* EXERCISE AIM:
Rewrite the entries below as a numbered list, starting at the first entry and ending at the line that contains "Clock reading: 5:41". Leave out any blank lines.

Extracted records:
——————————
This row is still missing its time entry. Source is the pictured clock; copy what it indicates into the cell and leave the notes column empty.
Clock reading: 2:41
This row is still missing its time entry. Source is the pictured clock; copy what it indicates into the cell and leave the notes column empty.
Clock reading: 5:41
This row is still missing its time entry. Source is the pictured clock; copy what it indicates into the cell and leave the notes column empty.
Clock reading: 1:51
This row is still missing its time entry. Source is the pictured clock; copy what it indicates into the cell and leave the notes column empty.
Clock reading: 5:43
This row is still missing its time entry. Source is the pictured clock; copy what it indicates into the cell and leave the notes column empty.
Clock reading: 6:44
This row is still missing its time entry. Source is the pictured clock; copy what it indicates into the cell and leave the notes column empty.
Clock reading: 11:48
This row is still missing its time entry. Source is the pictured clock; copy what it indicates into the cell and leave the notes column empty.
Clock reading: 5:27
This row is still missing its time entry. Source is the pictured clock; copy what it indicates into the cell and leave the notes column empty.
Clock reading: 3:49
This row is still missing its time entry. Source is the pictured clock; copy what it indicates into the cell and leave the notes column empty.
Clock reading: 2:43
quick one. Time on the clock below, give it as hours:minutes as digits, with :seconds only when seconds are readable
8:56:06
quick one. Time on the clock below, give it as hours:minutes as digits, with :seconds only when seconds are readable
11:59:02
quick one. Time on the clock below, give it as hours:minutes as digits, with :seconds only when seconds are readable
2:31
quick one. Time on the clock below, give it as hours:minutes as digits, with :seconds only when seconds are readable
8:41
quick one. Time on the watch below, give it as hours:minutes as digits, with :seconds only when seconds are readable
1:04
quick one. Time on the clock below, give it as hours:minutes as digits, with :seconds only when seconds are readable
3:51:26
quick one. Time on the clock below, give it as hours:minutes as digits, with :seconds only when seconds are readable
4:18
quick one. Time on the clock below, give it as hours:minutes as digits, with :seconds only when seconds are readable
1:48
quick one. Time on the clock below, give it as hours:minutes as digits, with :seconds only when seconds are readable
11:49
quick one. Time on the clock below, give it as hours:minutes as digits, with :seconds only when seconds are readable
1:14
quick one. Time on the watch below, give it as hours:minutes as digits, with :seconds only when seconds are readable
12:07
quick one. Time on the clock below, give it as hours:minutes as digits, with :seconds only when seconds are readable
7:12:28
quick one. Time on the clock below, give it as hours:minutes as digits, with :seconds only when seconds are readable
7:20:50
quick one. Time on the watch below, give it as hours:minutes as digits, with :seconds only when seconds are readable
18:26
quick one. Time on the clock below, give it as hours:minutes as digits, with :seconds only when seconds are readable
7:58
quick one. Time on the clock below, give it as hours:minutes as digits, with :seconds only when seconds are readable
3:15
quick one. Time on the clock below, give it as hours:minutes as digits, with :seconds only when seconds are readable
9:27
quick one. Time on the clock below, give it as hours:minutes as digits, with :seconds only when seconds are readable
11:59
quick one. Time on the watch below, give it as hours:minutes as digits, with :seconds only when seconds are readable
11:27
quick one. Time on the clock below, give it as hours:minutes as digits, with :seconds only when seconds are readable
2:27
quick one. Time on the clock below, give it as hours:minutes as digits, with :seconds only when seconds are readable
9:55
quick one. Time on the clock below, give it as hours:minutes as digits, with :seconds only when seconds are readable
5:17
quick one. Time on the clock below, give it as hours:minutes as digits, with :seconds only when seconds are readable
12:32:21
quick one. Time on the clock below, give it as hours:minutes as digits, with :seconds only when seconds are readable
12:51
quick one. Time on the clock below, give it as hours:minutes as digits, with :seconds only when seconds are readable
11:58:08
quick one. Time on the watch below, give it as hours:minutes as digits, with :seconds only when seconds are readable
——————————
* FINAL RESULT:
1. This row is still missing its time entry. Source is the pictured clock; copy what it indicates into the cell and leave the notes column empty.
2. Clock reading: 2:41
3. This row is still missing its time entry. Source is the pictured clock; copy what it indicates into the cell and leave the notes column empty.
4. Clock reading: 5:41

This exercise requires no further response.